◆ Work task:
From the material below, reproduce exactly the stretch of lines that begins with the line holding "ring mcp: (113, 176)" and ends with the line holding "middle pip: (367, 343)", skipping the pictures.
━━━━━ The data
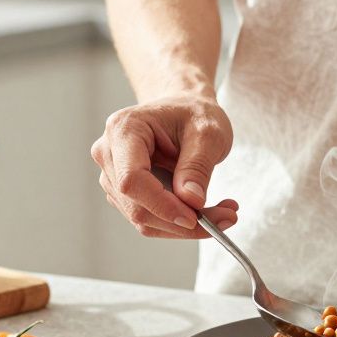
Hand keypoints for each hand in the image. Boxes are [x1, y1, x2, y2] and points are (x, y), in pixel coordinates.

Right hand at [90, 95, 237, 238]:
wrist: (184, 110)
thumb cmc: (193, 113)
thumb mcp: (208, 132)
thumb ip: (198, 166)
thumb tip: (191, 202)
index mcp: (124, 130)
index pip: (131, 179)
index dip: (160, 204)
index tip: (195, 217)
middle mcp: (109, 154)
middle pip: (136, 205)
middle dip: (181, 222)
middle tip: (226, 218)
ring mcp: (113, 176)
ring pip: (143, 218)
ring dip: (183, 226)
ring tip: (224, 213)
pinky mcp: (124, 193)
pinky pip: (149, 219)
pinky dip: (179, 223)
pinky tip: (207, 212)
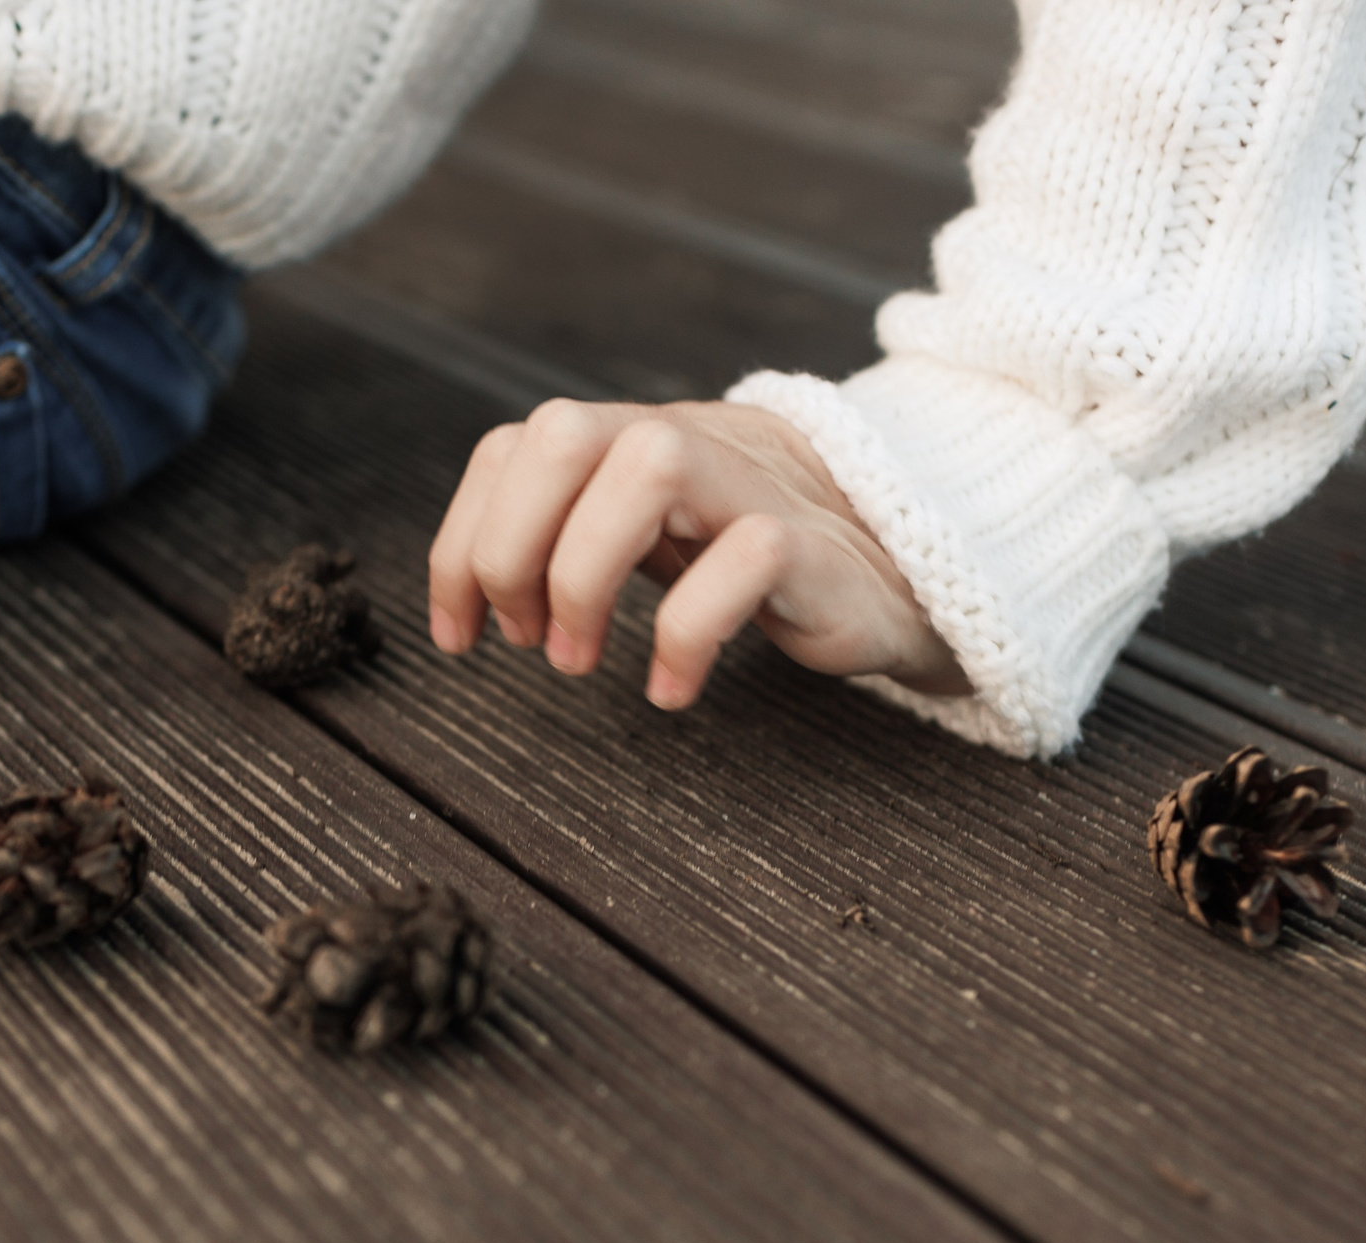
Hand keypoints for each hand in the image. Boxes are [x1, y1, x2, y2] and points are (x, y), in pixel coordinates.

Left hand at [426, 399, 970, 707]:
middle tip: (525, 638)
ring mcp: (752, 487)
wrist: (904, 579)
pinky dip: (685, 635)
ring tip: (579, 661)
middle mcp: (688, 444)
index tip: (461, 633)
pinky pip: (743, 560)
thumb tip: (482, 582)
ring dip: (582, 575)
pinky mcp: (812, 548)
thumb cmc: (767, 566)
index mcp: (636, 441)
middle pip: (563, 432)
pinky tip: (670, 688)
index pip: (517, 446)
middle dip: (511, 545)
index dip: (464, 539)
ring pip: (647, 467)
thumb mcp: (660, 535)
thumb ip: (582, 531)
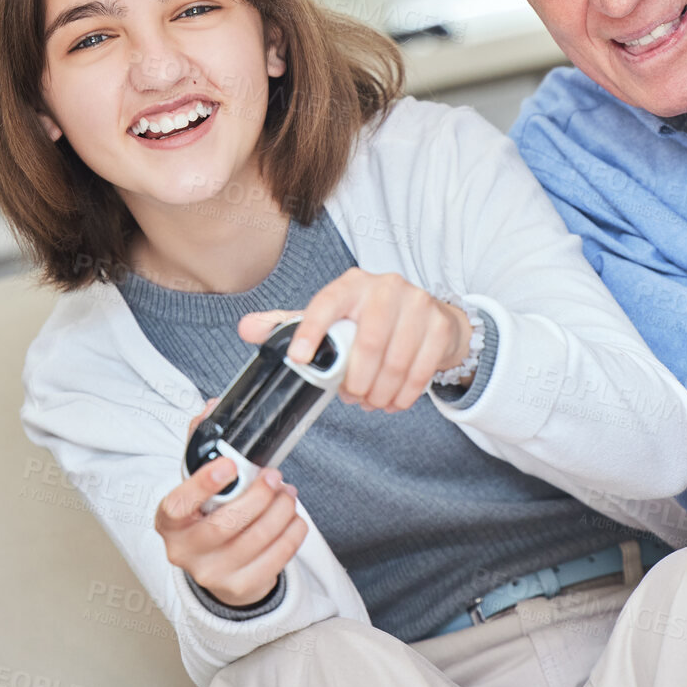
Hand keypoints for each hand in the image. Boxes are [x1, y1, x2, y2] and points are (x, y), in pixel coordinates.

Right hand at [155, 397, 305, 607]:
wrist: (218, 567)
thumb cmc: (208, 517)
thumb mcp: (198, 486)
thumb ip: (203, 445)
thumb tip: (212, 406)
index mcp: (170, 522)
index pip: (178, 505)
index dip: (202, 485)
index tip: (228, 464)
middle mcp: (186, 552)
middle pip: (227, 523)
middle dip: (259, 495)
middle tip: (275, 477)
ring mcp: (213, 573)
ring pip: (257, 539)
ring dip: (281, 511)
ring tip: (288, 495)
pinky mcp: (241, 586)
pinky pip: (277, 558)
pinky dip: (292, 532)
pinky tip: (293, 518)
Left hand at [239, 269, 473, 413]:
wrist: (429, 315)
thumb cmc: (371, 318)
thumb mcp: (332, 316)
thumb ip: (289, 324)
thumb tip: (246, 329)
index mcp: (352, 284)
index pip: (327, 303)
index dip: (311, 330)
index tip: (298, 359)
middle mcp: (386, 287)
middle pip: (367, 343)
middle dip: (356, 381)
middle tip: (351, 398)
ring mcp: (418, 303)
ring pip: (395, 361)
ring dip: (380, 392)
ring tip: (371, 402)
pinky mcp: (439, 325)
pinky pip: (421, 370)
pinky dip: (404, 394)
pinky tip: (394, 401)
━━━━━━━━━━
◆ Answer to this exercise:
ring mcp: (113, 176)
ring pip: (143, 218)
ring dip: (183, 226)
ring tip: (224, 213)
pinky mcp: (124, 193)
pinky pip: (149, 219)
pinky dip: (179, 223)
pinky tip: (207, 212)
Hand keypoints for each hand in the image. Boxes are [x1, y1, x2, y2] and points are (x, y), in pixel coordinates.

Left hand at [426, 399, 970, 707]:
middle tip: (525, 638)
ring mcp: (752, 487)
wrist: (904, 579)
pinky dip: (685, 635)
ring tip: (579, 661)
middle mcp: (688, 444)
index tip: (461, 633)
pinky pip: (743, 560)
thumb tip: (482, 582)
ring dip: (582, 575)
pinky mcp: (812, 548)
thumb cmc: (767, 566)
index mcp: (636, 441)
middle pip: (563, 432)
pinky tip: (670, 688)
index pip: (517, 446)
middle dip: (511, 545)
index dip: (464, 539)
ring pip: (647, 467)
thumb mcp: (660, 535)
thumb ip: (582, 531)
Hand keypoints for each hand in the image. Boxes are [x1, y1, x2, y2] and points are (x, y), in pixel coordinates.

Right hand at [155, 397, 305, 607]:
wrist: (218, 567)
thumb cmc: (208, 517)
thumb mcp: (198, 486)
thumb ip: (203, 445)
thumb tip: (212, 406)
index mcp: (170, 522)
index pip: (178, 505)
index dip: (202, 485)
index tip: (228, 464)
middle mcp: (186, 552)
middle pip: (227, 523)
middle dip: (259, 495)
middle tip: (275, 477)
ring mcp: (213, 573)
ring pip: (257, 539)
ring dip: (281, 511)
ring tip: (288, 495)
pinky mcp: (241, 586)
pinky pip: (277, 558)
pinky dip: (292, 532)
pinky tip: (293, 518)
Left hand at [239, 269, 473, 413]:
wrist: (429, 315)
thumb cmc: (371, 318)
thumb mcp: (332, 316)
thumb ip: (289, 324)
thumb tip: (246, 329)
index mcp: (352, 284)
index pip: (327, 303)
index dip: (311, 330)
index tip: (298, 359)
middle mcp: (386, 287)
middle pip: (367, 343)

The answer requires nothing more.